Where the Wadi Garara cuts through the sandstone hills to receive the Wadi el Kreim, the beds dip markedly to the south, the observed inclinations being 60° or more at the north edges, rapidly falling to 20° or less further south; the north faces show granite and schists at their base.

Further west, on the way to Gebel Um Harba, the sandstone of the hills showed dips to the east of 15°. At Gebel Um Harba itself there are thick beds of sandstone dipping 13° east-north-east, while all around the mountain one looks out over beds having approximately the same inclination.

At Gebel Um Khafur, the dip is 13° to 14° to the north-north-east, and is very constant over a large area. From the north side, where the plain is 380 metres above sea-level, the hills rise with a succession of dip slopes and basset-edges over a horizontal distance of 2·9 kilometres (measured perpendicular to the strike) to the triangulation beacon at 560 metres above sea, the beds all along dipping at 13° or 14°. Unless there is step-faulting here along the strike-wadis (see [Fig. 60]) the total thickness of Nubian sandstone here is over 450 metres. This is a much greater thickness than has been noted anywhere else in Egypt, and I am inclined to think that there is step-faulting along at least two of the strike wadis which separate the hill-mass into ridges.

Fig. 60.—Section of Sandstone at Gebel Um Khafur.

In approaching Gebel Awamtib from the north-west, I crossed over a small patch of diorite in the sandstone at the pass from Wadi Um Terbi into Wadi Awamtib, and a basic dyke was found cutting the sandstone of a spur of Gebel Awamtib. The beds of Awamtib itself dip pretty uniformly a little north of west.

Fig. 61.—Sketch section of junction of sandstone with granite, west of Gebel Um Keit.

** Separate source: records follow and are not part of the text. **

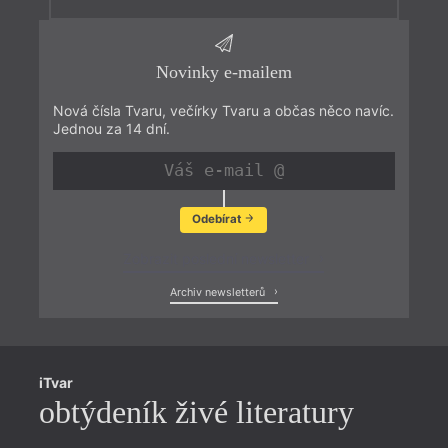
Novinky e-mailem
Nová čísla Tvaru, večírky Tvaru a občas něco navíc.
Jednou za 14 dní.
Odebírat
Zobrazit poslední newsletter
Archiv newsletterů
iTvar
obtýdeník živé literatury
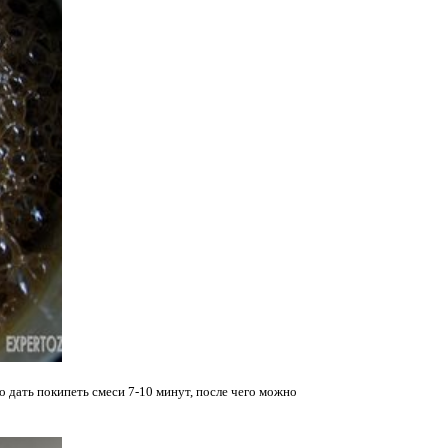
о дать покипеть смеси 7-10 минут, после чего можно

About nine kilometres to the south of Gebel Awamtib, a station was taken on a sandstone headland with schists and quartz veins at its floor, and afterwards I skirted the limit between sandstone and granitic rocks on the way to Gebel Um Reit. All along this route there was no suggestion of sharp folding or faulting; the beds were nearly horizontal right up to the limit, where the granite hills rise suddenly (see [Fig. 61]).